◆ **EXCERPT**

Pythonic way to check if a list is sorted or not

Question

Is there a pythonic way to check if a list is already sorted in AESC or DESC.

listtimestamps=[1,2,3,5,6,7]

something like listtimestamps.isSorted() that returns True or False.

EDIT: I want to input a list of timestamps for some messages and check if the the transactions appeared in the correct order.

and I can write a custom function too :) , Thanks

EDIT: Thanks for pointing out camel case issues :)

EDIT: Also I am sorry if I wasn't clear I don't need to sort it afterwards, I just need to check if the list is sorted, I am using it to solve a decision problem

Answer 1

I would just use

if sorted(lst) == lst:
    # code here

unless it's a very big list in which case you might want to create a custom function.

if you are just going to sort it if it's not sorted, then forget the check and sort it.

lst.sort()

and don't think about it too much.

if you want a custom function, you can do something like

def is_sorted(lst, key=lambda x, y: x < y):
    for i, el in enumerate(lst[1:]):
        if key(el, lst[i-1]):
            return False
    return True

This will be O(n) if the list is already sorted though (and O(n) in a for loop at that!) so, unless you expect it to be not sorted (and fairly random) most of the time, I would, again, just sort the list.

Answer 2

SapphireSun is quite right. You can just use lst.sort(). Python's sort implementation (TimSort) check if the list is already sorted. If so sort() will completed in linear time. Sounds like a Pythonic way to ensure a list is sorted ;)

Answer 3

Actually we are not giving the answer anijhaw is looking for. Here is the one liner:

all(l[i] <= l[i+1] for i in xrange(len(l)-1))

Answer 4

This iterator form is 10-15% faster than using integer indexing:

from itertools import izip
isSorted = lambda l : all(a <= b for a,b in izip(l[:-1],l[1:]))

Answer 5

Here's an other way with eval and chained comparison from python :

a=[3,4,5,1]
isSorted = eval("<".join([str(v) for v in a]))

EDIT : Limitations :

This way is actually more a funny way to use chained comparison because there's a lot of problems :

• For a=[x] it returns x
• For big arrays, it raises a SystemError (com_backpatch: offset too large) (cf. here)

Saved entries:
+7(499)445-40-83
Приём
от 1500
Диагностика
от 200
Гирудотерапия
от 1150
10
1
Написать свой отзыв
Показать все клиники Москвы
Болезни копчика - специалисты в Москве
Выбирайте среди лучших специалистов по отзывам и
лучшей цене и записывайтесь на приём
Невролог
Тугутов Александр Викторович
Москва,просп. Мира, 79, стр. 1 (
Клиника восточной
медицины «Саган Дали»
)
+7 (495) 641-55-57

◆ **QUESTIONS**
- a) Return the stretch of the thread on checking whether a list is sorted from "EDIT: I want" through "case issues :)".
- b) In the thread on checking whether a list is sorted, how much faster is the iterator form said to be than using integer indexing?
The entries play no part in what is asked here.

◆ **ANSWERS FOR EACH ITEM**
- a)
EDIT: I want to input a list of timestamps for some messages and check if the the transactions appeared in the correct order.

and I can write a custom function too :) , Thanks

EDIT: Thanks for pointing out camel case issues :)

- b) It is said to be 10-15% faster.